The series Autonomies (2018), created by Yonatan Indursky and Ori Elon of Shtisel fame, was televised in Israel this past year. Autonomies depicts an alternate reality in which, following a bloody civil war, Jerusalem is separated from the rest of Israel as an autonomous Haredi entity. The series opens with a shocking discovery: the granddaughter of Jerusalem’s rabbi and leader was switched at birth with an infant born to secular parents who has grown up non-religious in Tel Aviv. The discovery leads to the girl’s abduction and to outbreaks of violence between the two Jewish national entities.

It is easy to draw parallels between Autonomies and The Yiddish Policemen’s Union, a 2007 novel by American-Jewish author Michael Chabon. Although Autonomies does not take place on American soil, the similarities are notable and engender a cross-continental Jewish cultural dialogue. In many respects The Yiddish Policemen’s Union and Autonomies are complementary works. They both engage with burning Jewish issues such as the nature of Jewish nationalism, and Jewish religious extremism, in Israel and outside it.

As noted, in an earlier article5 JPPI looked at American-Jewish writing about Israel and Israel’s positioning as a central geographic space in novels by American-Jewish authors, such as Nicole Krauss, Nathan Englander, Jonathan Safran-Foer, and others. There is a flip side to the coin: Israeli writing about the United States. Several Israeli novels with an American focus (set primarily in New York) have been published in recent years. These include: Isra Isle (Isralsland) (2005) by Nava Semel; Matan Hermoni’s Hebrew Publishing Company (2011); At a Distance (2018) by Vered Kellner; The Ruined House (2013) by Ruby Namdar; and All the Rivers (2014) by Dorit Rabinyan.
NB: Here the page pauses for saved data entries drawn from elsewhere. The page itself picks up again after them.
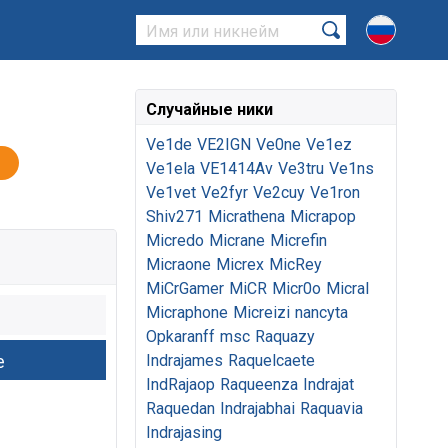
Случайные ники
Ve1de
VE2IGN
Ve0ne
Ve1ez
Ve1ela
VE1414Av
Ve3tru
Ve1ns
Ve1vet
Ve2fyr
Ve2cuy
Ve1ron
Shiv271
Micrathena
Micrapop
Micredo
Micrane
Micrefin
Micraone
Micrex
MicRey
MiCrGamer
MiCR
Micr0o
Micral
Micraphone
Micreizi
nancyta
Opkaranff
msc
Raquazy
Indrajames
Raquelcaete
IndRajaop
Raqueenza
Indrajat
Raquedan
Indrajabhai
Raquavia
Indrajasing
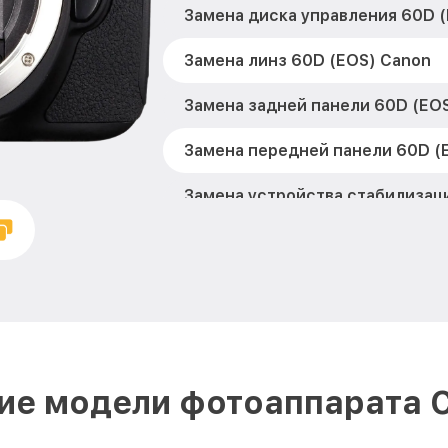
Замена диска управления 60D 
Замена линз 60D (EOS) Canon
Замена задней панели 60D (EO
Замена передней панели 60D (
Замена устройства стабилизац
Canon
Замена фокусировочного экран
Canon
Замена дисплея (экрана) 60D (
Замена корпуса 60D (EOS) Can
ие модели фотоаппарата 
Замена CCD/CMOS матрицы 60D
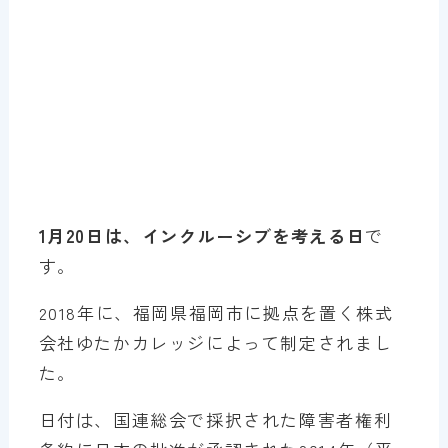
1月20日は、インクルーシブを考える日
で
す。
2018年に、福岡県福岡市に拠点を置く株式
会社ゆたかカレッジによって制定されまし
た。
日付は、国連総会で採択された障害者権利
All the Rivers depicts an impossible love affair between Liat, an Israeli Jew, and Hilmi, a Palestinian Arab. Love blossoms and flourishes in New York City, and only there can the Israeli protagonist maintain her Jewish and Israeli identity while also accommodating a love that would be inconceivable in Israel. A different kind of tension characterizes The Ruined House 6: a tension between American-Jewish New York and Israel – both today’s Israel and the ancient kingdom. Despite the differing plot lines, both novels treat New York as a space that is both Jewish and an alternative to Israel. Within this alternative Jewish space, Jewishness and Israeliness are re-examined.

A different perspective on the American-Jewish and Israeli relationship is offered by the series A Very Important Man (Shirly Moshaioff, 2018). This Israeli drama is based on the life of Yehuda Levi as a young and very successful Israeli actor. During the second season of the series, Levi leaves Israel to try his luck in Hollywood and seek international stardom. A Very Important Man looks at the cultural differences between the two societies – Israeli improvisation versus American rigidity. When Levi encounters Elli, an Israeli expat who has become more American than the Americans, the cultural differences are transposed onto their relationship. Thus, the series also touches on a major issue in the relationship between American Jews and Israel. The encounter between individuals and communities from both sides of the Atlantic is also an encounter between two exceedingly different cultural worlds, which cannot always be effectively bridged by Jewish identity.